Consigne -> Recopiez à l'identique le passage de la synthèse du colloque de Reims qui va de « Avertissement, cette synthèse » jusqu'à « nombreuses fois arpenté. » inclus.

Texte ->
Avertissement, cette synthèse n’a aucune prétention à l’exhaustivité ni à l’objectivité absolue malgré une distanciation nécessaire à sa rédaction. Elle est un reflet de deux jours de réflexion et de travail collectif sur le lien qu’entretiennent Culture et usage d’une langue. Elle est par ailleurs le fruit d’une écoute attentive d’un auditeur-rédacteur certes attentif mais en aucun cas infaillible. Au-delà, au fil du récit, je me suis autorisé à ajouter quelques touches personnelles en lien avec mes préoccupation d’acteur et de chercheur sur un terrain que j’ai de nombreuses fois arpenté.

 

Avant de reprendre les travaux du colloque de Reims qui s’est déroulé les 1er et 2 octobre 2015, revenons sur son sous titre en lien immédiat avec cette sentence en exergue du philosophe du 18e siècle. Ce goût ne serait donc pas définitivement acquis même s’y apprendre fait partie des premiers actes de la vie comme respirer, marcher, parler… Il y aurait donc des « empêcheurs » d’apprendre qui par intention, maladresse, inattention pourraient produire un effet néfaste sur les apprentissages jusqu’à en dégoûter certains. Une telle réalité est donc à méditer. Comment faire individuellement et collectivement pour entretenir, développer ce (son) goût d’apprendre ? Nous y reviendrons comme le firent quelques intervenants, mais soulignons-le, la question est centrale et renvoie chacun d’entre-nous à ses responsabilités, comme individu responsable de lui-même, comme éducateur devant, comme le proposait déjà Pestalozzi, permettre à chacun de « faire œuvre de soi-même ». Ou encore comme citoyen devant veiller qu’une société qui se veut de la connaissance permette à chacun et à tous, à la suite de Michel Foucault, de gérer «sa propre vie comme œuvre d’art personnelle »[1] en mobilisant les moyens offerts pour son auto ou son hétéro développement intellectuel ou manuel. En effet, la culture ne peut se limiter à la dimension intellectuelle du faire mais devrait aussi favoriser la production d’objet « d’art » de soi, éventuellement socialement reconnus. Ceux qui œuvrent à l’éducation et à la création de tous pourraient, à mon sens comme le proposait le grand pédagogue Sébastien Faure, avoir le souci de ne « pas créer de cerveau sans main et de main sans cerveau ».

Données fournies ->

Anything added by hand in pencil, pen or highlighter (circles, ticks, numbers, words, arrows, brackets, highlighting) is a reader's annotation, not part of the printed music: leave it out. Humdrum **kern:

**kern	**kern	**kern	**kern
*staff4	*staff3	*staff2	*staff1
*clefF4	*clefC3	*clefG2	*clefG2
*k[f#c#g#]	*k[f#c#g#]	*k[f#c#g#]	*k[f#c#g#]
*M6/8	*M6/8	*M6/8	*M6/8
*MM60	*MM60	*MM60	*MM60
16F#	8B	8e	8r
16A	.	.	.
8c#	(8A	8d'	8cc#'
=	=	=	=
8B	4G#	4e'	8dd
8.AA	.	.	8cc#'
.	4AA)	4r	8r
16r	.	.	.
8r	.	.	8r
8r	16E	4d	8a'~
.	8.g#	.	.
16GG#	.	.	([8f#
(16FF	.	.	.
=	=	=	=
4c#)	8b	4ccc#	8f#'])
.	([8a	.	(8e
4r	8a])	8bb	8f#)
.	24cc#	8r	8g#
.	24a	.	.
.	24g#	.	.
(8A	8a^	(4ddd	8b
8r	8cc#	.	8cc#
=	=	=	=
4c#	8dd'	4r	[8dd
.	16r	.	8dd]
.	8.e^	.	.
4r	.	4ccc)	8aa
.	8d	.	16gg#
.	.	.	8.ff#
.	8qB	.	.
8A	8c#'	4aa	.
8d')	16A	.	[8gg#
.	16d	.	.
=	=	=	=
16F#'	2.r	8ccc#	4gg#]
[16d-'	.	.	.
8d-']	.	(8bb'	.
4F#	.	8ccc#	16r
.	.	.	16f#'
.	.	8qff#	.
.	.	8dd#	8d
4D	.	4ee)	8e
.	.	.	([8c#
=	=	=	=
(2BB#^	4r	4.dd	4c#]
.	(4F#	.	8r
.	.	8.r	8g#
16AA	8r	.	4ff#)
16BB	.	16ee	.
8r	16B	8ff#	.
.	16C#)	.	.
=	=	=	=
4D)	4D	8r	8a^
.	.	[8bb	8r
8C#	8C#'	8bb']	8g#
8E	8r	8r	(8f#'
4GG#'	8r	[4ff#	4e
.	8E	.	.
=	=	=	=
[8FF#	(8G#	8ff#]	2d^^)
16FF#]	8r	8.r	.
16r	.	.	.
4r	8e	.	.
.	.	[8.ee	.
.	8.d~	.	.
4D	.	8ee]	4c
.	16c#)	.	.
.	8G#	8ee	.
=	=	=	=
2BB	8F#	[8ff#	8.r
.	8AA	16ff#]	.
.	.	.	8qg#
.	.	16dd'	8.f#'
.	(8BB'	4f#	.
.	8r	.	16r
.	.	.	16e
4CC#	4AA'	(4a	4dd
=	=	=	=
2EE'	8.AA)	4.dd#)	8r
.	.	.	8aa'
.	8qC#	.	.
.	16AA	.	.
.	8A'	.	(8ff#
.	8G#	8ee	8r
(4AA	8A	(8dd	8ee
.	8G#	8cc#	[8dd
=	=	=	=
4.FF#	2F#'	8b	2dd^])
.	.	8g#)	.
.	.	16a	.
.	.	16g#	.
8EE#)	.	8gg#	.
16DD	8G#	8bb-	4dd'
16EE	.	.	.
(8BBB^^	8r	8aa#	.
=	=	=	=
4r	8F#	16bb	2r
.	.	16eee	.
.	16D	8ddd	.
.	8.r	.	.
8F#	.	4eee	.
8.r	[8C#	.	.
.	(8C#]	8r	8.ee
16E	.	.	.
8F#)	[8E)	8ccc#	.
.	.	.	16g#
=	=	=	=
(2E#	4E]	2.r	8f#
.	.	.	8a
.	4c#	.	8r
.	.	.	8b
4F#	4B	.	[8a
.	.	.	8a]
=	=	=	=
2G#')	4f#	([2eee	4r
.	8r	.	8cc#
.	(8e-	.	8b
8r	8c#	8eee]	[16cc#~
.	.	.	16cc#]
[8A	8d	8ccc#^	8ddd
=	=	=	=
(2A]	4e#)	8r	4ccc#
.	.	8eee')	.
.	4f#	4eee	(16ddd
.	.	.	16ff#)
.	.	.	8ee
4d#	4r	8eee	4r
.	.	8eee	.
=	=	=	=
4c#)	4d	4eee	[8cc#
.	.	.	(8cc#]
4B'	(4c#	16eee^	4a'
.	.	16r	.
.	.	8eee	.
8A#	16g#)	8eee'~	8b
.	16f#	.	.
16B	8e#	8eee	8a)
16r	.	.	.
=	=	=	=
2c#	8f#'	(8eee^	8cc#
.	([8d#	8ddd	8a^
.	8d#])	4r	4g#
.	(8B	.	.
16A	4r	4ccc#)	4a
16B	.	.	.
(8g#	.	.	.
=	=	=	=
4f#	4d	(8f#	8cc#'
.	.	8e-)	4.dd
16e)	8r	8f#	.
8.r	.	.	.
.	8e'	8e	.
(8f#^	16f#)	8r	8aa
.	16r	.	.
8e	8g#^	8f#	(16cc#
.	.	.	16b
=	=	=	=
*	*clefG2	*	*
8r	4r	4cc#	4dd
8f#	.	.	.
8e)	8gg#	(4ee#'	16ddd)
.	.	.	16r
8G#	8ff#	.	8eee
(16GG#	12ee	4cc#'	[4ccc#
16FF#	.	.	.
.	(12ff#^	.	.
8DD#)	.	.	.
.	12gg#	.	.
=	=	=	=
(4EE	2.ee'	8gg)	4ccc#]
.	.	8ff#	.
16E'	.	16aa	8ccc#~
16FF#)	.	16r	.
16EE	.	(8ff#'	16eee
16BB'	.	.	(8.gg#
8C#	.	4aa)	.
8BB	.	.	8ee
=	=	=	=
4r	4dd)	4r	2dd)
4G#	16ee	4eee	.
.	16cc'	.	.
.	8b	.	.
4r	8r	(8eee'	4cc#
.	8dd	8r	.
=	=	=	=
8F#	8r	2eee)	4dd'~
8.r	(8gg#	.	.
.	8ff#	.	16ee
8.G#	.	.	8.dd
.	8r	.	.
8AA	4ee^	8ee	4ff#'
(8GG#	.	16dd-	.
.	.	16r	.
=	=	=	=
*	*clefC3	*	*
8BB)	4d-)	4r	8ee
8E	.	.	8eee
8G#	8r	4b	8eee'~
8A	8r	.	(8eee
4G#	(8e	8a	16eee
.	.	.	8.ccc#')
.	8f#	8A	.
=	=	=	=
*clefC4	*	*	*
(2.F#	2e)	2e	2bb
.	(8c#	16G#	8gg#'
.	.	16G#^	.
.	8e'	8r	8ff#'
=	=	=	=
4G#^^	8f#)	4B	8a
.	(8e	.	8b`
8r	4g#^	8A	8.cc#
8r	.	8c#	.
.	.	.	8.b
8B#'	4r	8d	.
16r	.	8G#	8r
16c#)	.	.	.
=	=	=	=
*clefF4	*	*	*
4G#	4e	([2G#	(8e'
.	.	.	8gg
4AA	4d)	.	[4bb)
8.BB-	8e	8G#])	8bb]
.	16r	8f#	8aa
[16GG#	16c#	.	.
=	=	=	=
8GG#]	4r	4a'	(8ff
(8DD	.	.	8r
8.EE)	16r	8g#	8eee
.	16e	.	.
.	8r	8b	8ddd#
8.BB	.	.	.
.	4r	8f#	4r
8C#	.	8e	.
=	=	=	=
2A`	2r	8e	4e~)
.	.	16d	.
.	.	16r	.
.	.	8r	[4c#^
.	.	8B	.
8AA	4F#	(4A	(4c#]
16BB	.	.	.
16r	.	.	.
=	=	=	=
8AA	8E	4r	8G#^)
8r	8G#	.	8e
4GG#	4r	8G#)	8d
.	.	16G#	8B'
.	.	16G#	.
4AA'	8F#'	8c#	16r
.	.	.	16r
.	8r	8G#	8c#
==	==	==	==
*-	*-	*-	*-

Corrigé ->
Avertissement, cette synthèse n’a aucune prétention à l’exhaustivité ni à l’objectivité absolue malgré une distanciation nécessaire à sa rédaction. Elle est un reflet de deux jours de réflexion et de travail collectif sur le lien qu’entretiennent Culture et usage d’une langue. Elle est par ailleurs le fruit d’une écoute attentive d’un auditeur-rédacteur certes attentif mais en aucun cas infaillible. Au-delà, au fil du récit, je me suis autorisé à ajouter quelques touches personnelles en lien avec mes préoccupation d’acteur et de chercheur sur un terrain que j’ai de nombreuses fois arpenté.